# Your goal:
Switch each "slice" in the listing below to "wedge" and write the listing out again with nothing else altered. Leave the pictures out.

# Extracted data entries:
[Start of section]
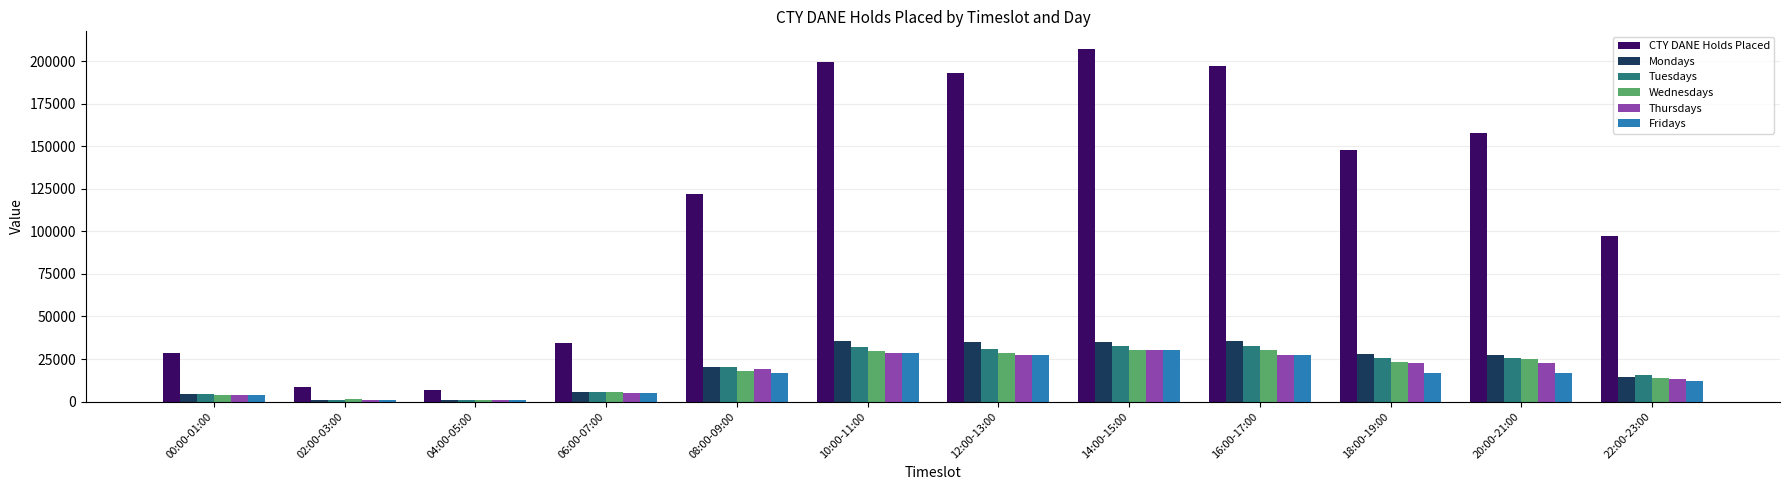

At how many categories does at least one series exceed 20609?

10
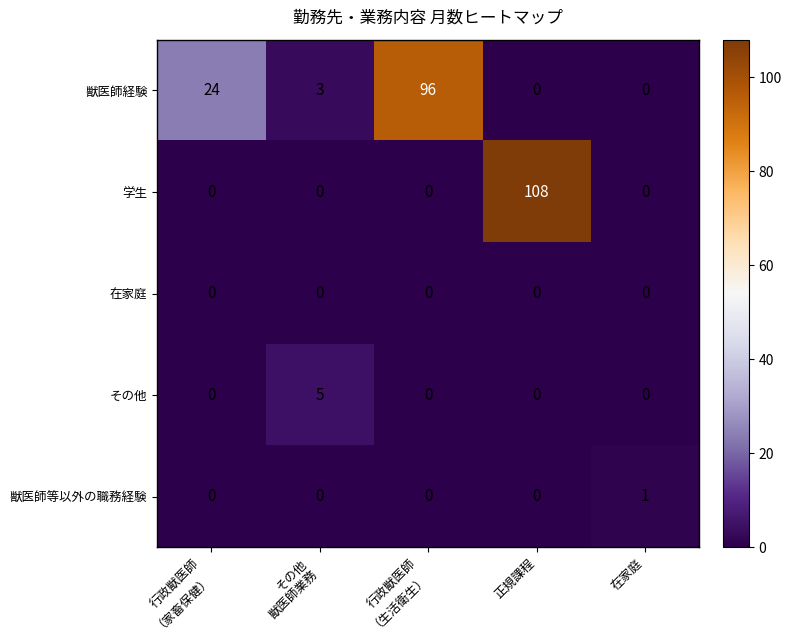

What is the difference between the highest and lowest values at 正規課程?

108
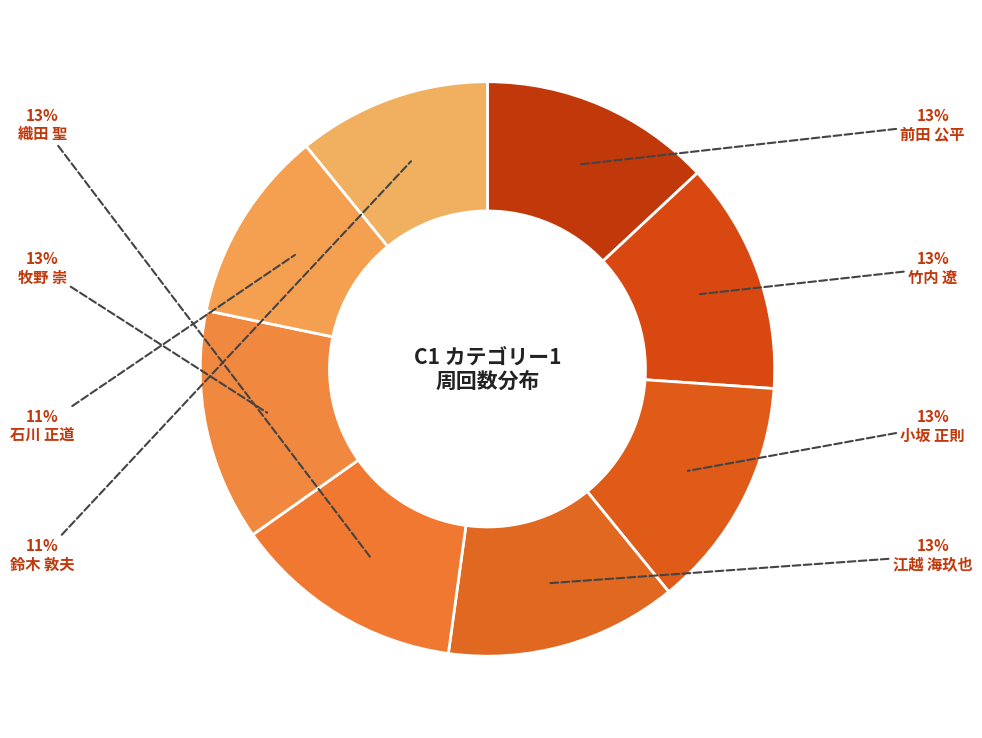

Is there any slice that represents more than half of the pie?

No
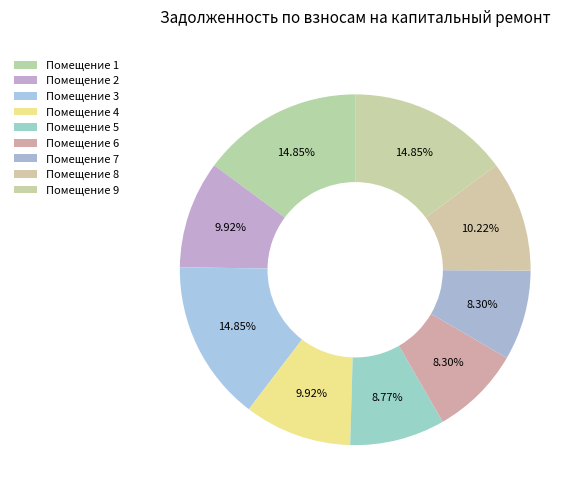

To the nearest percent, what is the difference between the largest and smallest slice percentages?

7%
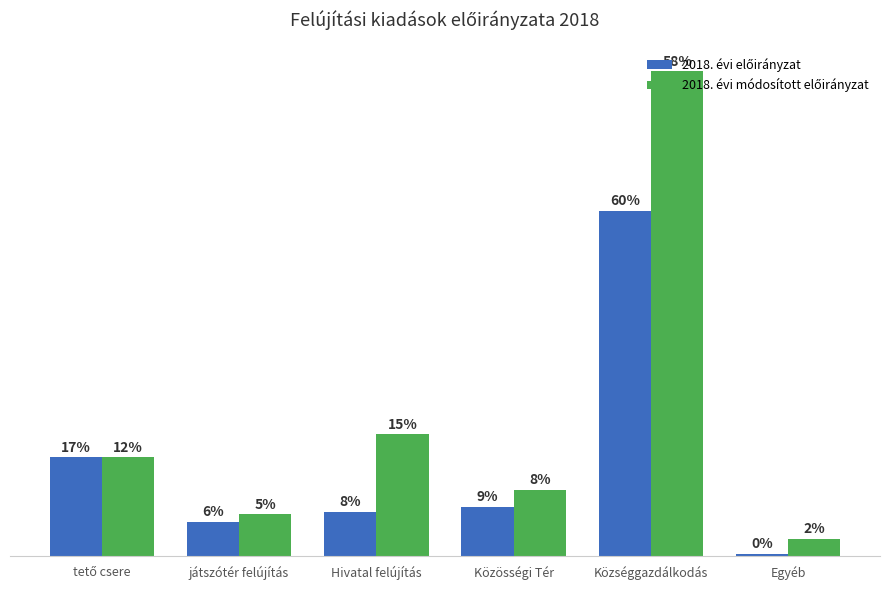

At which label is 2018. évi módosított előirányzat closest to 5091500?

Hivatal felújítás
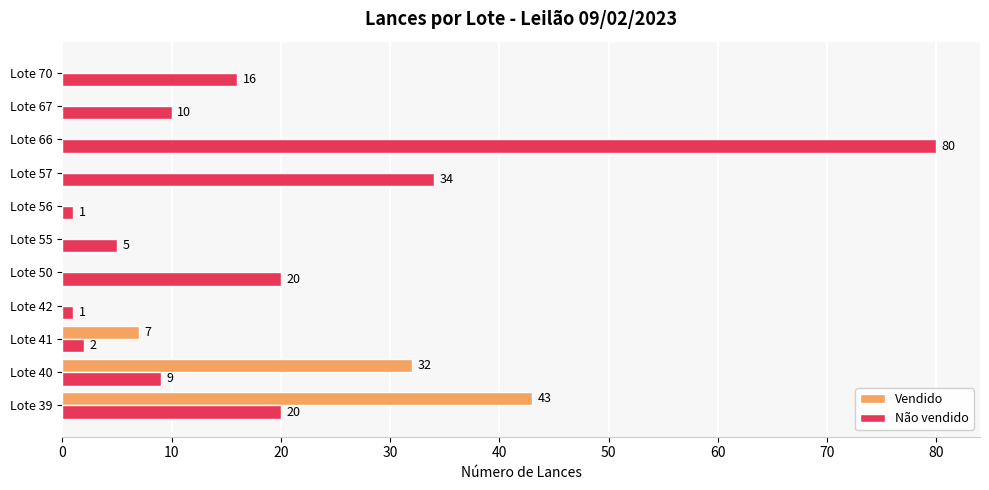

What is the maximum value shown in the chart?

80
[End of section]
# Result:
At how many categories does at least one series exceed 20609?

10

What is the difference between the highest and lowest values at 正規課程?

108

Is there any wedge that represents more than half of the pie?

No

To the nearest percent, what is the difference between the largest and smallest wedge percentages?

7%

At which label is 2018. évi módosított előirányzat closest to 5091500?

Hivatal felújítás

What is the maximum value shown in the chart?

80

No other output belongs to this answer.